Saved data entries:
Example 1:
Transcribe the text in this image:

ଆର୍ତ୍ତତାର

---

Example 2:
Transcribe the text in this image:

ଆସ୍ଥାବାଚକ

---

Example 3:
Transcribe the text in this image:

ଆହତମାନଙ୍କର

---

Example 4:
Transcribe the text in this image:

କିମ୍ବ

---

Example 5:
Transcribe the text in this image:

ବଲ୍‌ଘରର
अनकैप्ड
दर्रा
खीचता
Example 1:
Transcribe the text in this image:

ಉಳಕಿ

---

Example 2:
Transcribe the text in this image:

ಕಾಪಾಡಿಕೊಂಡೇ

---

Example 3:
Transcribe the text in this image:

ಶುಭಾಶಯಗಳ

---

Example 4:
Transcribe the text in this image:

WORK REQUIRED: Retyping every line above exactly is all that is needed.

WRITTEN ANSWER:
Example 1:
Transcribe the text in this image:

ଆର୍ତ୍ତତାର

---

Example 2:
Transcribe the text in this image:

ଆସ୍ଥାବାଚକ

---

Example 3:
Transcribe the text in this image:

ଆହତମାନଙ୍କର

---

Example 4:
Transcribe the text in this image:

କିମ୍ବ

---

Example 5:
Transcribe the text in this image:

ବଲ୍‌ଘରର
अनकैप्ड
दर्रा
खीचता
Example 1:
Transcribe the text in this image:

ಉಳಕಿ

---

Example 2:
Transcribe the text in this image:

ಕಾಪಾಡಿಕೊಂಡೇ

---

Example 3:
Transcribe the text in this image:

ಶುಭಾಶಯಗಳ

---

Example 4:
Transcribe the text in this image:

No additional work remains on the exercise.